→ STATED TASK:
Copy every line of the material below character for character, without changing, adding or leaving out anything.

● ● ●

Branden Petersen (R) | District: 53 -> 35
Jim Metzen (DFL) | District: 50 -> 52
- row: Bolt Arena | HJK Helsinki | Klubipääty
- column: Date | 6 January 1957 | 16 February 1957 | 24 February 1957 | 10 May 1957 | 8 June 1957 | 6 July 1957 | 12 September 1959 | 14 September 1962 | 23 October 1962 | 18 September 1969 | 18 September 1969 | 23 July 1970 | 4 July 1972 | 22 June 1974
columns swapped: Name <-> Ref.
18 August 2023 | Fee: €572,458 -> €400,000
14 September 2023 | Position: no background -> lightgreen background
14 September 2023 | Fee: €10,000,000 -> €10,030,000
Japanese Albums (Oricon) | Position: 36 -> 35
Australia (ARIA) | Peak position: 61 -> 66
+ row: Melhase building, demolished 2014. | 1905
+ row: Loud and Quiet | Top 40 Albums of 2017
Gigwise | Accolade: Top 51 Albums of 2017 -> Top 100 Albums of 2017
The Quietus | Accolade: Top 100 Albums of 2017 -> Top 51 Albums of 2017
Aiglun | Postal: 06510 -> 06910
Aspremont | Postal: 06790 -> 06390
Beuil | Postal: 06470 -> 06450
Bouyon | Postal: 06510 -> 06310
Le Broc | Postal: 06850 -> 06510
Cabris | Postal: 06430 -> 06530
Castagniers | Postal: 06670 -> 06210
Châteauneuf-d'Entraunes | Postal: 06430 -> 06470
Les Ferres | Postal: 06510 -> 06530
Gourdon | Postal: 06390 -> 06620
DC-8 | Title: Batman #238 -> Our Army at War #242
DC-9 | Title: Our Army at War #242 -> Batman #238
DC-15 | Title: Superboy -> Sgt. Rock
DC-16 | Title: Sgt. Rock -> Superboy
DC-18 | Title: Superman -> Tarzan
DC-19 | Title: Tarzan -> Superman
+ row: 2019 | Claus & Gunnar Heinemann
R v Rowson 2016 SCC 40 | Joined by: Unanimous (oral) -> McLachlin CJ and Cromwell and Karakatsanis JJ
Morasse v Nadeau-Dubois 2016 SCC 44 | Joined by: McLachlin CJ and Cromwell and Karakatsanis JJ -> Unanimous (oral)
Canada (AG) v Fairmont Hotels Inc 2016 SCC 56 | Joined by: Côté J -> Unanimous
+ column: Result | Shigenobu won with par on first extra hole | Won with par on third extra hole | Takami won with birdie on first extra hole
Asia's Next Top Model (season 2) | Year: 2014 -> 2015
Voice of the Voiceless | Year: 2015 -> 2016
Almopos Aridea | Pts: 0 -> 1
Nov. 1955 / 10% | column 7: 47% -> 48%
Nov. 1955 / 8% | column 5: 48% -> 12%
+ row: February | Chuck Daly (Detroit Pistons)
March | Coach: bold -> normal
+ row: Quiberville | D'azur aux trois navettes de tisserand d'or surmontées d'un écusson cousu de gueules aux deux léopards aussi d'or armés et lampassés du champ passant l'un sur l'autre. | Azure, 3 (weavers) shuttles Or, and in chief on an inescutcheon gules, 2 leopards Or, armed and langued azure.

● ● ●

→ WRITTEN SOLUTION:
Branden Petersen (R) | District: 53 -> 35
Jim Metzen (DFL) | District: 50 -> 52
- row: Bolt Arena | HJK Helsinki | Klubipääty
- column: Date | 6 January 1957 | 16 February 1957 | 24 February 1957 | 10 May 1957 | 8 June 1957 | 6 July 1957 | 12 September 1959 | 14 September 1962 | 23 October 1962 | 18 September 1969 | 18 September 1969 | 23 July 1970 | 4 July 1972 | 22 June 1974
columns swapped: Name <-> Ref.
18 August 2023 | Fee: €572,458 -> €400,000
14 September 2023 | Position: no background -> lightgreen background
14 September 2023 | Fee: €10,000,000 -> €10,030,000
Japanese Albums (Oricon) | Position: 36 -> 35
Australia (ARIA) | Peak position: 61 -> 66
+ row: Melhase building, demolished 2014. | 1905
+ row: Loud and Quiet | Top 40 Albums of 2017
Gigwise | Accolade: Top 51 Albums of 2017 -> Top 100 Albums of 2017
The Quietus | Accolade: Top 100 Albums of 2017 -> Top 51 Albums of 2017
Aiglun | Postal: 06510 -> 06910
Aspremont | Postal: 06790 -> 06390
Beuil | Postal: 06470 -> 06450
Bouyon | Postal: 06510 -> 06310
Le Broc | Postal: 06850 -> 06510
Cabris | Postal: 06430 -> 06530
Castagniers | Postal: 06670 -> 06210
Châteauneuf-d'Entraunes | Postal: 06430 -> 06470
Les Ferres | Postal: 06510 -> 06530
Gourdon | Postal: 06390 -> 06620
DC-8 | Title: Batman #238 -> Our Army at War #242
DC-9 | Title: Our Army at War #242 -> Batman #238
DC-15 | Title: Superboy -> Sgt. Rock
DC-16 | Title: Sgt. Rock -> Superboy
DC-18 | Title: Superman -> Tarzan
DC-19 | Title: Tarzan -> Superman
+ row: 2019 | Claus & Gunnar Heinemann
R v Rowson 2016 SCC 40 | Joined by: Unanimous (oral) -> McLachlin CJ and Cromwell and Karakatsanis JJ
Morasse v Nadeau-Dubois 2016 SCC 44 | Joined by: McLachlin CJ and Cromwell and Karakatsanis JJ -> Unanimous (oral)
Canada (AG) v Fairmont Hotels Inc 2016 SCC 56 | Joined by: Côté J -> Unanimous
+ column: Result | Shigenobu won with par on first extra hole | Won with par on third extra hole | Takami won with birdie on first extra hole
Asia's Next Top Model (season 2) | Year: 2014 -> 2015
Voice of the Voiceless | Year: 2015 -> 2016
Almopos Aridea | Pts: 0 -> 1
Nov. 1955 / 10% | column 7: 47% -> 48%
Nov. 1955 / 8% | column 5: 48% -> 12%
+ row: February | Chuck Daly (Detroit Pistons)
March | Coach: bold -> normal
+ row: Quiberville | D'azur aux trois navettes de tisserand d'or surmontées d'un écusson cousu de gueules aux deux léopards aussi d'or armés et lampassés du champ passant l'un sur l'autre. | Azure, 3 (weavers) shuttles Or, and in chief on an inescutcheon gules, 2 leopards Or, armed and langued azure.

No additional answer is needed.